Is there a Cayley graph of a non-abelian finite group that is not isomorphic to any Cayley graph of any abelian group?

Question

It's the first question I post here :) I'm sorry if the question is too specific or if it's somehow repeating others.

In other words, my question is the following. Consider a Cayley graph $\Gamma$ of a non-abelian group. Consider also the family $\mathcal{F}$ of Cayley graphs of abelian groups. Is there $\Gamma$ such that, for all $\Gamma~' \in \mathcal{F}$, $\Gamma$ is not isomorphic to $\Gamma~'$?

I've read some interesting posts such as:

• Non-isomorphic groups with the same oriented Cayley graph;
• Does a Cayley graph on a minimal symmetric set of generators determine a finite group up to isomorphism?.

However, I haven't made any progress towards the answer.

Answer 1

If I understand my own 1979 catalogue of small transitive graphs, this happens first at 12 vertices. The simplest example to describe (L10 in the catalogue): take the tetrahedon and cut off each of the corners to make a little triangle; the skeleton is a cubic cayley graph but not of an abelian group.

One very simple observation is that cayley graphs of abelian groups generally have lots of 4-cycles formed by edges $g$, $h$, $g^{-1}$, $h^{-1}$ from two of the generators. So, a cayley graph of degree at least 3 without 4-cycles is not a cayley graph of an abelian group. Like the example I gave.

Answer 2

Choose your connection set $C$ so that the Cayley graph $\Gamma$ relative to $C$ is a graphical regular representation of $G$. Then the stabilizer of a vertex of $\Gamma$ is trivial. If $\Gamma$ was a Cayley graph for a second group $H$, the the order of $\mathrm{Aut}(\Gamma)$ would have order at least $|GH|$, and so its vertex stabilizers are non-trivial.

If $G$ is not abelian with exponent greater than four and not generalized dicyclic (google) and not one of 13 exceptional groups (with order at most 32), than it has a GRR (= graphical regular representation).

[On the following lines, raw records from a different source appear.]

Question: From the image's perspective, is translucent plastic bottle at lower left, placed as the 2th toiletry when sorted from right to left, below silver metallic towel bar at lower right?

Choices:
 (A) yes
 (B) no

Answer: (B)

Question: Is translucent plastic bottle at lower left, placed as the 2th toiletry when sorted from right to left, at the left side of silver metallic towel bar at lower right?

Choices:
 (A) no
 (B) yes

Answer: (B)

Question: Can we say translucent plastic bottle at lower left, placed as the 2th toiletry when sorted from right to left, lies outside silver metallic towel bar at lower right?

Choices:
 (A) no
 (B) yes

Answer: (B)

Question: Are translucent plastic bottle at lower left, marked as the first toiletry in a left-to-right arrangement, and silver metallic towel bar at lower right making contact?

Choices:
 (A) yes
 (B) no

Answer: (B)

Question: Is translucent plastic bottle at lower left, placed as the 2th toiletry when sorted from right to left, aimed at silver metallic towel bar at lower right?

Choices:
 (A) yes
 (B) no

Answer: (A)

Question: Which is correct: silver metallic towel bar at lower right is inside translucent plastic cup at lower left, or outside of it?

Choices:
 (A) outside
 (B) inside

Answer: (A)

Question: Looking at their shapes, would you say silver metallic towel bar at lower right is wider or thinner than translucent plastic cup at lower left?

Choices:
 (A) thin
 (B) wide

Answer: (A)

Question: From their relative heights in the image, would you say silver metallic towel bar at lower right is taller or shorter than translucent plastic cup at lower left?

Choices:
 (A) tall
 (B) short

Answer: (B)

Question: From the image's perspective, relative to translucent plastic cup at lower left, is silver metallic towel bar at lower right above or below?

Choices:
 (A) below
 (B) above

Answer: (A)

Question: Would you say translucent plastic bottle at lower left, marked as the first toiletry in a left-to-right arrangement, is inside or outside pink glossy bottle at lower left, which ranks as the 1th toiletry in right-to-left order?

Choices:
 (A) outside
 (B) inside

Edit: I should add that, the above exceptions aside, we expect that with probability close to 1 a randomly chosen connection set will work. This has been proved for nilpotent groups of odd order.

Answer 3

Let's assume that we are talking about finitely generated groups. The Cayley graph of a finitely generated abelian group has always either 0, 1 or 2 ends, whereas for example the Cayley graph of a nonabelian free group of rank 2 has infinitely many ends, and is thus not isomorphic to the Cayley graph of any finitely generated abelian group. So the answer to your question is yes.

Answer 4

Choose a Cayley graph on a non-abelian group with girth more than $4$. It can not be a Cayley graph on an abelian group.